I. Arbitrer n’est pas décider

Certains mots semblent décrire une réalité. Ils en organisent une autre.

Arbitrer est devenu, dans le vocabulaire courant de la gouvernance d’entreprise, le synonyme noble de décider. On dit d’un dirigeant qu’il arbitre — comme si le mot rendait la décision plus mesurée, plus équilibrée, plus professionnelle. Il suggère la sagesse du préteur entre des parties, la pondération de celui qui pèse avant de trancher. C’est un mot flatteur. C’est aussi un mot qui déplace.

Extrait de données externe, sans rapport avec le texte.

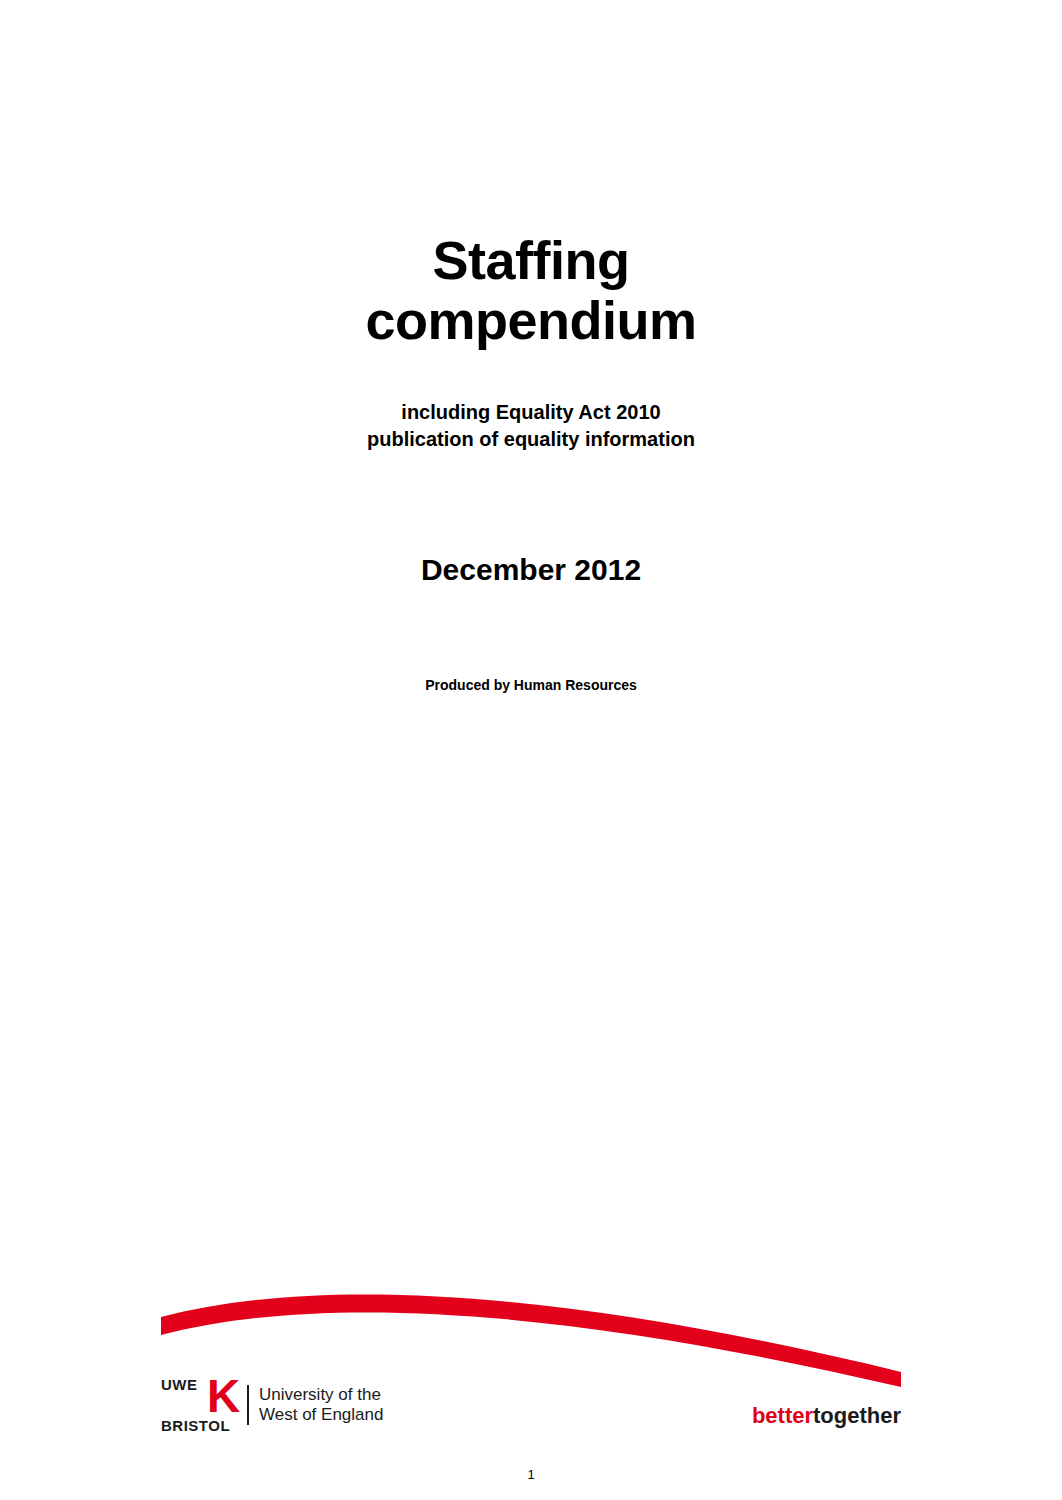Staffing
compendium
including Equality Act 2010
publication of equality information
December 2012
Produced by Human Resources
UWE
K
BRISTOL
University of the
West of England
bettertogether
1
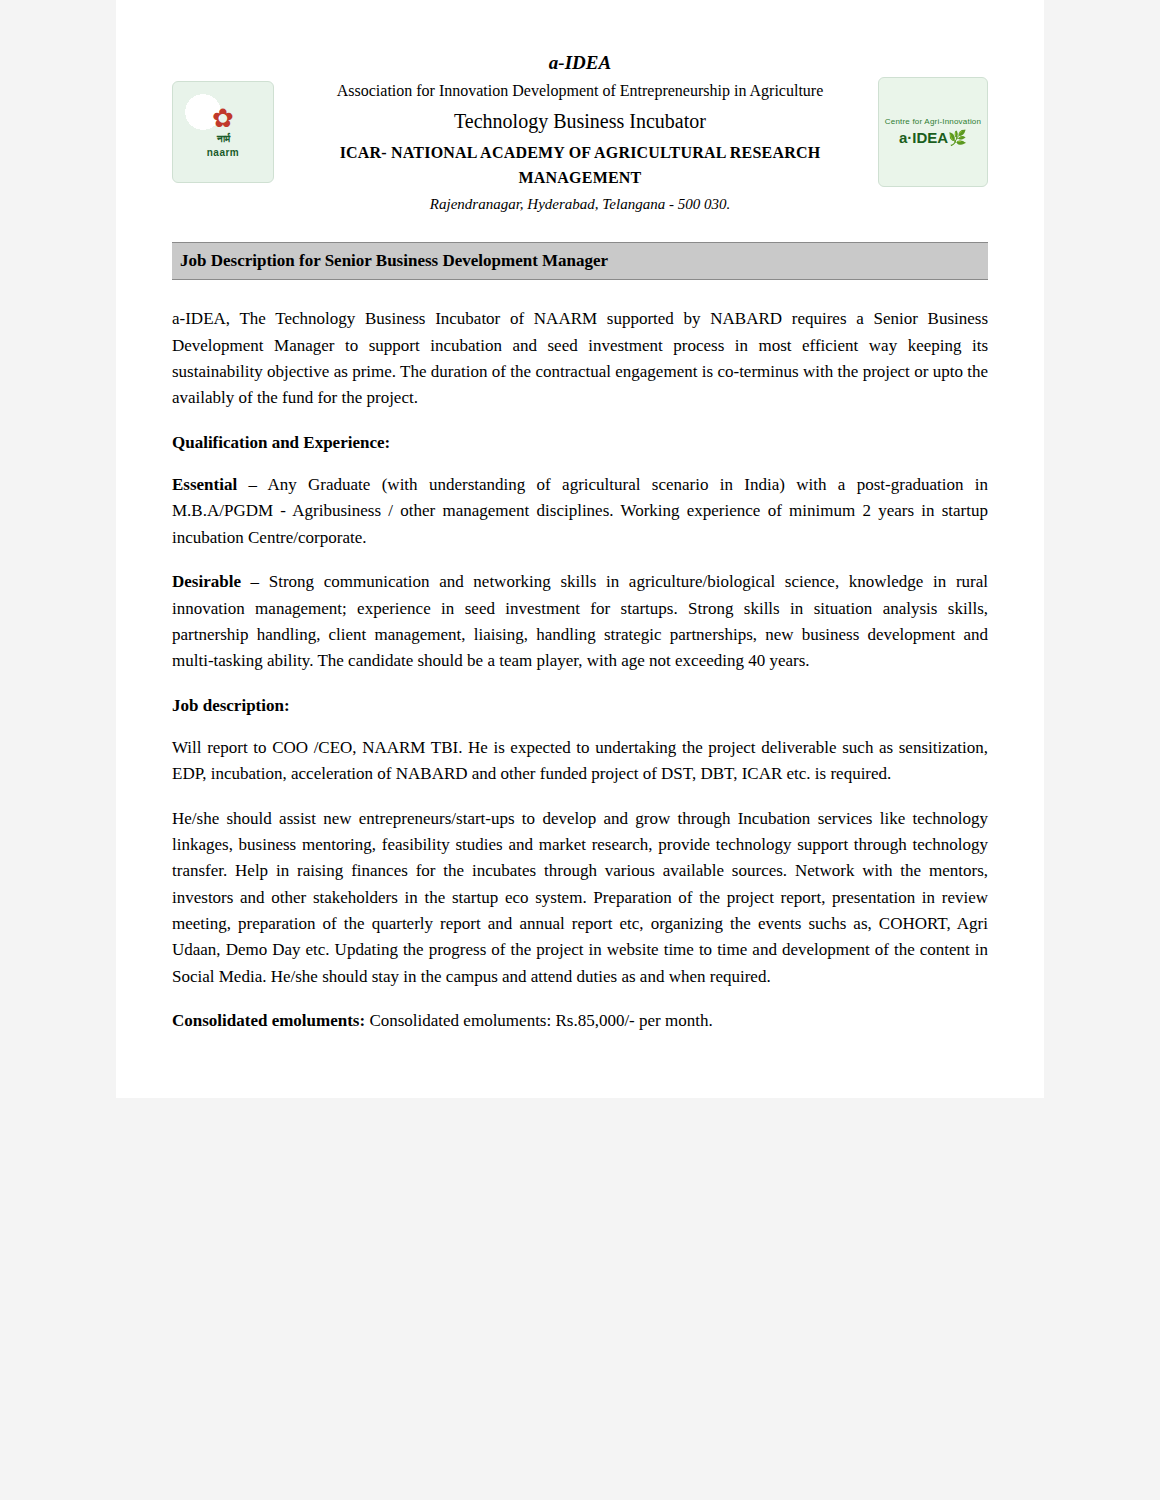✿ नार्म naarm
a-IDEA
Association for Innovation Development of Entrepreneurship in Agriculture
Technology Business Incubator
ICAR- NATIONAL ACADEMY OF AGRICULTURAL RESEARCH MANAGEMENT
Rajendranagar, Hyderabad, Telangana - 500 030.
Centre for Agri-Innovation a·IDEA🌿
Job Description for Senior Business Development Manager
a-IDEA, The Technology Business Incubator of NAARM supported by NABARD requires a Senior Business Development Manager to support incubation and seed investment process in most efficient way keeping its sustainability objective as prime. The duration of the contractual engagement is co-terminus with the project or upto the availably of the fund for the project.
Qualification and Experience:
Essential – Any Graduate (with understanding of agricultural scenario in India) with a post-graduation in M.B.A/PGDM - Agribusiness / other management disciplines. Working experience of minimum 2 years in startup incubation Centre/corporate.
Desirable – Strong communication and networking skills in agriculture/biological science, knowledge in rural innovation management; experience in seed investment for startups. Strong skills in situation analysis skills, partnership handling, client management, liaising, handling strategic partnerships, new business development and multi-tasking ability. The candidate should be a team player, with age not exceeding 40 years.
Job description:
Will report to COO /CEO, NAARM TBI. He is expected to undertaking the project deliverable such as sensitization, EDP, incubation, acceleration of NABARD and other funded project of DST, DBT, ICAR etc. is required.
He/she should assist new entrepreneurs/start-ups to develop and grow through Incubation services like technology linkages, business mentoring, feasibility studies and market research, provide technology support through technology transfer. Help in raising finances for the incubates through various available sources. Network with the mentors, investors and other stakeholders in the startup eco system. Preparation of the project report, presentation in review meeting, preparation of the quarterly report and annual report etc, organizing the events suchs as, COHORT, Agri Udaan, Demo Day etc. Updating the progress of the project in website time to time and development of the content in Social Media. He/she should stay in the campus and attend duties as and when required.
Consolidated emoluments: Consolidated emoluments: Rs.85,000/- per month.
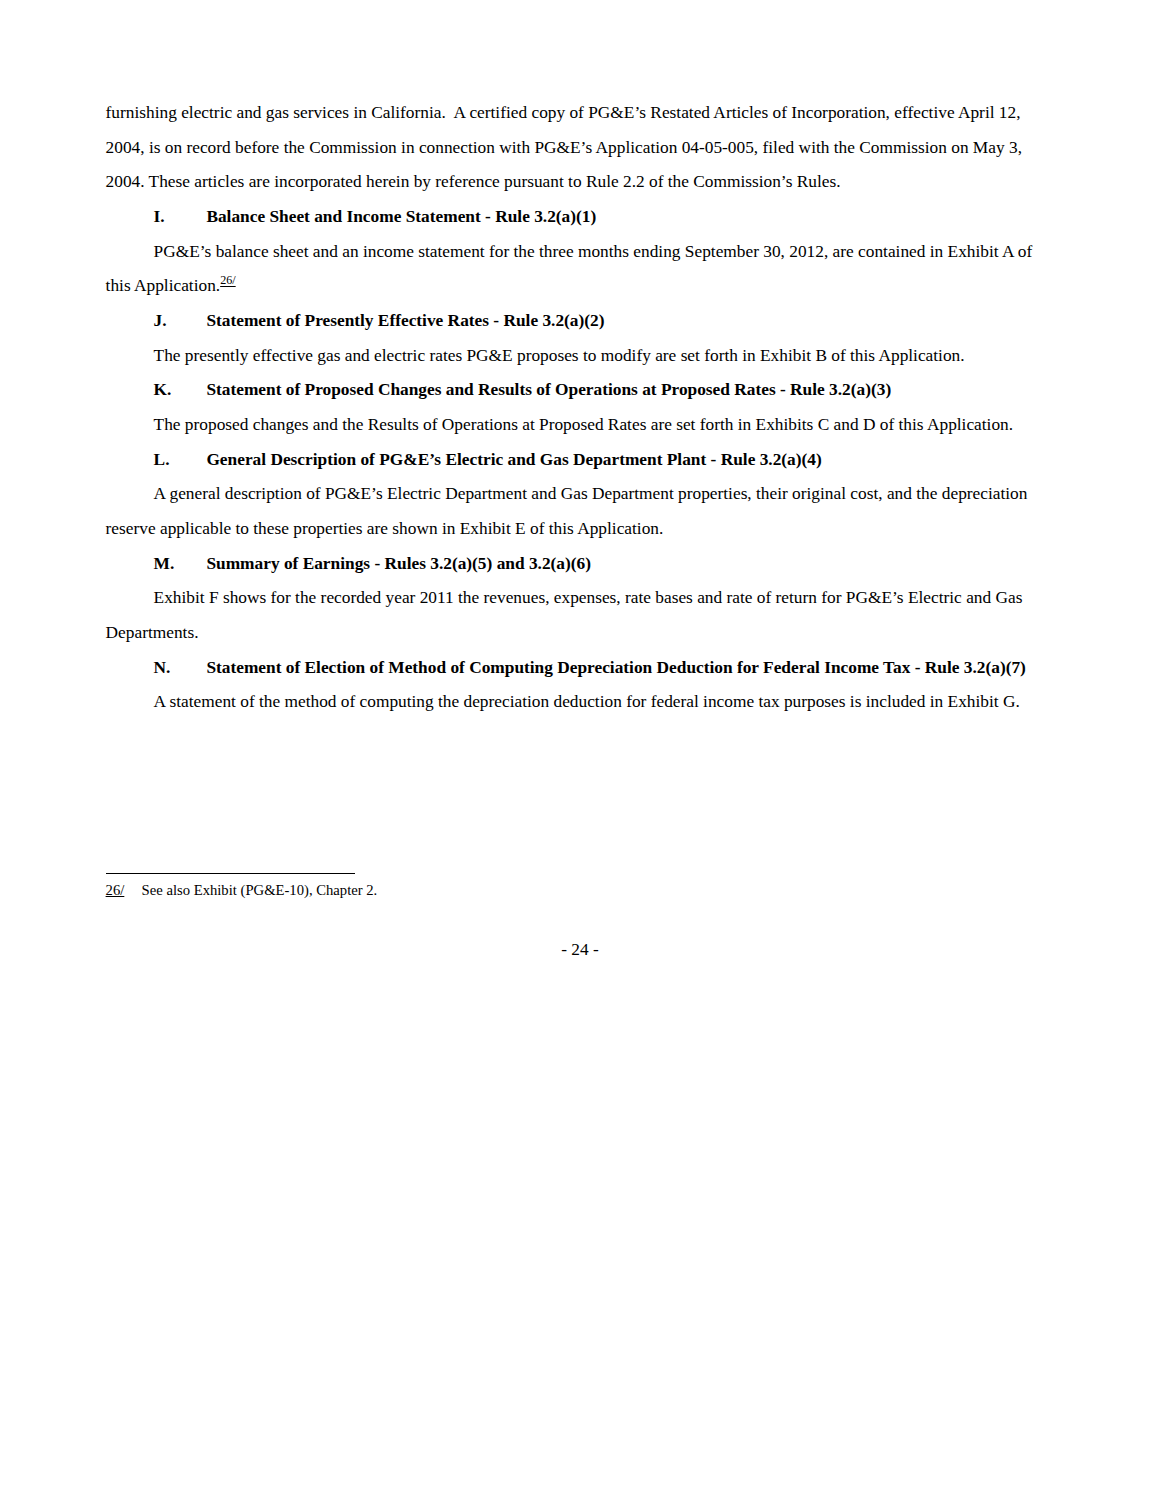furnishing electric and gas services in California. A certified copy of PG&E’s Restated Articles of Incorporation, effective April 12, 2004, is on record before the Commission in connection with PG&E’s Application 04-05-005, filed with the Commission on May 3, 2004. These articles are incorporated herein by reference pursuant to Rule 2.2 of the Commission’s Rules.
I. Balance Sheet and Income Statement - Rule 3.2(a)(1)
PG&E’s balance sheet and an income statement for the three months ending September 30, 2012, are contained in Exhibit A of this Application.26/
J. Statement of Presently Effective Rates - Rule 3.2(a)(2)
The presently effective gas and electric rates PG&E proposes to modify are set forth in Exhibit B of this Application.
K. Statement of Proposed Changes and Results of Operations at Proposed Rates - Rule 3.2(a)(3)
The proposed changes and the Results of Operations at Proposed Rates are set forth in Exhibits C and D of this Application.
L. General Description of PG&E’s Electric and Gas Department Plant - Rule 3.2(a)(4)
A general description of PG&E’s Electric Department and Gas Department properties, their original cost, and the depreciation reserve applicable to these properties are shown in Exhibit E of this Application.
M. Summary of Earnings - Rules 3.2(a)(5) and 3.2(a)(6)
Exhibit F shows for the recorded year 2011 the revenues, expenses, rate bases and rate of return for PG&E’s Electric and Gas Departments.
N. Statement of Election of Method of Computing Depreciation Deduction for Federal Income Tax - Rule 3.2(a)(7)
A statement of the method of computing the depreciation deduction for federal income tax purposes is included in Exhibit G.
26/ See also Exhibit (PG&E-10), Chapter 2.
- 24 -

Arbitrer suppose des options préparées par d’autres. Il suppose un conflit préexistant entre positions déjà formées, des ressources à répartir entre demandeurs, un scénario soumis à validation. Celui qui arbitre reçoit un dossier constitué. Il choisit parmi ce qu’on lui présente. Son rôle commence là où le travail des autres s’arrête.

Décider n’a pas ces prérequis. On décide sans qu’il y ait nécessairement des options sur la table. On décide qu’on lance, qu’on ferme, qu’on recrute, qu’on entre sur un marché, qu’on bifurque — sans que personne n’ait préparé le dossier correspondant. La décision peut naître d’une conviction, d’un signal faible, d’une lecture du terrain que personne d’autre n’a encore formalisée. Elle peut précéder les options. Elle peut les ignorer. Elle porte une initiative : elle ne sélectionne pas parmi des variantes.

Quand on substitue systématiquement arbitrer à décider dans le langage de la gouvernance, on installe discrètement un monde où le dirigeant ne crée plus — il choisit. Il ne pose plus la trajectoire — il se prononce sur des trajets que les fonctions ont balisés. Il ne mène plus — il valide. Le glissement est subtil. Il est réel. Et il commence par un mot.

Ce n’est pas la seule pièce du dispositif.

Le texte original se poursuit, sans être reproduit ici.